Contradictory phrases are the best, because sometimes they're the only way to describe something.
The overall story of The Scorch Trials is pretty dark. We have a bunch of kids being manipulated by people they can't contact, and most of the kids end up dying. And if they're not dying, their emotions are being totally messed with. Overall, this is a sick kind of torture going on—and even if the kids come out alive, they'll have major problems living the rest of their lives.
Nevertheless, the kids seem to take it in stride. Sure, their lives are pretty horrible, but they actually come to terms with that and are able to laugh it off every once in a while. Take Minho for example, the leader of the Gladers: "Hey, you bunch of sissy, no-good shanks! Grab all the food and get up here!" (17.47).
Of course Minho loves his fellow comrades, but he's also a total jokester, and his constant jocular attitude gives the story a much lighter tone.
But then there's Thomas, the Debbie Downer of the group—and our protagonist. We actually get to see his thoughts, and they're not always so happy. For example: Thomas knew Minho would've laughed his face off at that last comment, but to him it sounded like the saddest three words he'd ever heard (17.57).

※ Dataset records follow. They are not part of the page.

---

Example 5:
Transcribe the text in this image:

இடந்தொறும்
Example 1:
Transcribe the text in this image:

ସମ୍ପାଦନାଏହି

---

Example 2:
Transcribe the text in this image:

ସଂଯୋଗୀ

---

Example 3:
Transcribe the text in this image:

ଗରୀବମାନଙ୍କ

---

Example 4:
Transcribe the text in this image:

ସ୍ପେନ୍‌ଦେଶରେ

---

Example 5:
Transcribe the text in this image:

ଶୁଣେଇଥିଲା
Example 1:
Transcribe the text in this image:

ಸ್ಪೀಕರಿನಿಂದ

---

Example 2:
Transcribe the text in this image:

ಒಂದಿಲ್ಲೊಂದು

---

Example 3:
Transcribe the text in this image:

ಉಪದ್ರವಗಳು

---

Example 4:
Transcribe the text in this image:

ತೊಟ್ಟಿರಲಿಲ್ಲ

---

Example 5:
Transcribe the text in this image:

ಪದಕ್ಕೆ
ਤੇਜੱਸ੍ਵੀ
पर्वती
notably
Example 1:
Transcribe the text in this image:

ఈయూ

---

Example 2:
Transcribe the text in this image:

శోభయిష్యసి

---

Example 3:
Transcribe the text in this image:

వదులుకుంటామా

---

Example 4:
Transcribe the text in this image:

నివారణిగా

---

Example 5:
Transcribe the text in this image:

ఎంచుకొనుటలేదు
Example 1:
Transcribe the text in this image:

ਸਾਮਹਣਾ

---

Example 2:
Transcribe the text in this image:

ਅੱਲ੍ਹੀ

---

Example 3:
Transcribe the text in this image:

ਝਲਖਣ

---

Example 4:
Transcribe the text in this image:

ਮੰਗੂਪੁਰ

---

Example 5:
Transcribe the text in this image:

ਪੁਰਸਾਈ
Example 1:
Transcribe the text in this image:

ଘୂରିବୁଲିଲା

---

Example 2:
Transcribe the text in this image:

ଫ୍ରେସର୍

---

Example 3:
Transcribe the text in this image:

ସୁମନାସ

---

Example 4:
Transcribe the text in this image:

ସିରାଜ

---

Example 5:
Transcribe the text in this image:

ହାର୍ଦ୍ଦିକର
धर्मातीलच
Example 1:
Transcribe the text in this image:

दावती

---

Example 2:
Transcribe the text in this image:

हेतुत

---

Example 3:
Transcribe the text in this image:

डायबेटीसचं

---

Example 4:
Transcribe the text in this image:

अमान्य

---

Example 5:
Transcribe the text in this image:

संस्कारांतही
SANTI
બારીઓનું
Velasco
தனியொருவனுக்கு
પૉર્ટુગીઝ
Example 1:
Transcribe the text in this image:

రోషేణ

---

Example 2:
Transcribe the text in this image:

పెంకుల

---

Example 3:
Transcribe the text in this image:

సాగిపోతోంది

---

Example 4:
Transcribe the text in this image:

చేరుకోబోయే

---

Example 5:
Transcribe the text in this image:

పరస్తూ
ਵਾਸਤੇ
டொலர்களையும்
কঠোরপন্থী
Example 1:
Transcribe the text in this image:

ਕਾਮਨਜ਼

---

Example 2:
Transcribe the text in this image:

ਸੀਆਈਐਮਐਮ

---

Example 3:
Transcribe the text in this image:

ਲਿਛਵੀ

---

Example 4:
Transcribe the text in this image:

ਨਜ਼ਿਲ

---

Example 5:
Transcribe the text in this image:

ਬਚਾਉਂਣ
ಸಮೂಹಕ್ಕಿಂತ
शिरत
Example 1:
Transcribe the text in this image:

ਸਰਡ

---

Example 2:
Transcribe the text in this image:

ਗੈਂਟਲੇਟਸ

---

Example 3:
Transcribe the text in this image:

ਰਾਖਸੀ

The constant back-and-forth between lighthearted quips and depressing thoughts gives The Scorch Trials a surface that's littered when dark humor. That means that when you're reading it, you won't have to put the book down and mope around until you pick it up again, because even the most depressing scenes can be brought back up with a hilarious joke from Minho or Newt.
The Gladers' lives stink, but hey, a little laughter never hurts.